Task brief —
Update the rows below by changing "Time read" to "Time observed" everywhere it appears. Leave every other part of the rows as it is.

# Start of Data rows

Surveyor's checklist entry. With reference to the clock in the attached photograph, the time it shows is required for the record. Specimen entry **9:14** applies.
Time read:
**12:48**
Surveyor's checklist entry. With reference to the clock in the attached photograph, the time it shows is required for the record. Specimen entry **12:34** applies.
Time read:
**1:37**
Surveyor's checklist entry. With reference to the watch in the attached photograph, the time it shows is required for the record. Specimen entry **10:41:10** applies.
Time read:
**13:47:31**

# End of Data rows

Full solution —
Surveyor's checklist entry. With reference to the clock in the attached photograph, the time it shows is required for the record. Specimen entry **9:14** applies.
Time observed:
**12:48**
Surveyor's checklist entry. With reference to the clock in the attached photograph, the time it shows is required for the record. Specimen entry **12:34** applies.
Time observed:
**1:37**
Surveyor's checklist entry. With reference to the watch in the attached photograph, the time it shows is required for the record. Specimen entry **10:41:10** applies.
Time observed:
**13:47:31**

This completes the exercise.